• [Work instruction] Copy every one of the following lines word for word, without changing any of them.
[Start of Attachment]
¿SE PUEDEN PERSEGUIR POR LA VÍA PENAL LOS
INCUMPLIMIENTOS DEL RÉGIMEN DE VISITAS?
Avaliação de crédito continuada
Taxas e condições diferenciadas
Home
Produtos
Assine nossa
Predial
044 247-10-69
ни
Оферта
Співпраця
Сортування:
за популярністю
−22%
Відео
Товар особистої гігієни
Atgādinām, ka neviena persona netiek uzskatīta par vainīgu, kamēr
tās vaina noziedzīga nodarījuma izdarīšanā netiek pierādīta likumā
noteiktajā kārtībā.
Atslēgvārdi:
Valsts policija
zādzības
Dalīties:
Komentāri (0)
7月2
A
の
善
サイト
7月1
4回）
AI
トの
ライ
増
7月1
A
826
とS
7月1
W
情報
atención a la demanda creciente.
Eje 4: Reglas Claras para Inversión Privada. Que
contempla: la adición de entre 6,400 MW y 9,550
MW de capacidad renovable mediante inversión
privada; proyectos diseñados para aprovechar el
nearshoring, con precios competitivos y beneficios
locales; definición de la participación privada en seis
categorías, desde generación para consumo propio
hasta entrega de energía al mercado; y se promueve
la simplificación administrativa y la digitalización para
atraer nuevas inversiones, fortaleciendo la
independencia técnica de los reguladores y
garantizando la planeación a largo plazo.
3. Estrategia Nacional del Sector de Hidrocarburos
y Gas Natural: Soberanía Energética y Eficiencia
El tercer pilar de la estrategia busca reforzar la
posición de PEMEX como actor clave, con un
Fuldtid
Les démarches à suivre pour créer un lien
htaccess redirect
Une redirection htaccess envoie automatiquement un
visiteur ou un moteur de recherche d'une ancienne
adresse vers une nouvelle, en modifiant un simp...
[End of Attachment]
• [Answer space]
¿SE PUEDEN PERSEGUIR POR LA VÍA PENAL LOS
INCUMPLIMIENTOS DEL RÉGIMEN DE VISITAS?
Avaliação de crédito continuada
Taxas e condições diferenciadas
Home
Produtos
Assine nossa
Predial
044 247-10-69
ни
Оферта
Співпраця
Сортування:
за популярністю
−22%
Відео
Товар особистої гігієни
Atgādinām, ka neviena persona netiek uzskatīta par vainīgu, kamēr
tās vaina noziedzīga nodarījuma izdarīšanā netiek pierādīta likumā
noteiktajā kārtībā.
Atslēgvārdi:
Valsts policija
zādzības
Dalīties:
Komentāri (0)
7月2
A
の
善
サイト
7月1
4回）
AI
トの
ライ
増
7月1
A
826
とS
7月1
W
情報
atención a la demanda creciente.
Eje 4: Reglas Claras para Inversión Privada. Que
contempla: la adición de entre 6,400 MW y 9,550
MW de capacidad renovable mediante inversión
privada; proyectos diseñados para aprovechar el
nearshoring, con precios competitivos y beneficios
locales; definición de la participación privada en seis
categorías, desde generación para consumo propio
hasta entrega de energía al mercado; y se promueve
la simplificación administrativa y la digitalización para
atraer nuevas inversiones, fortaleciendo la
independencia técnica de los reguladores y
garantizando la planeación a largo plazo.
3. Estrategia Nacional del Sector de Hidrocarburos
y Gas Natural: Soberanía Energética y Eficiencia
El tercer pilar de la estrategia busca reforzar la
posición de PEMEX como actor clave, con un
Fuldtid
Les démarches à suivre pour créer un lien
htaccess redirect
Une redirection htaccess envoie automatiquement un
visiteur ou un moteur de recherche d'une ancienne
adresse vers une nouvelle, en modifiant un simp...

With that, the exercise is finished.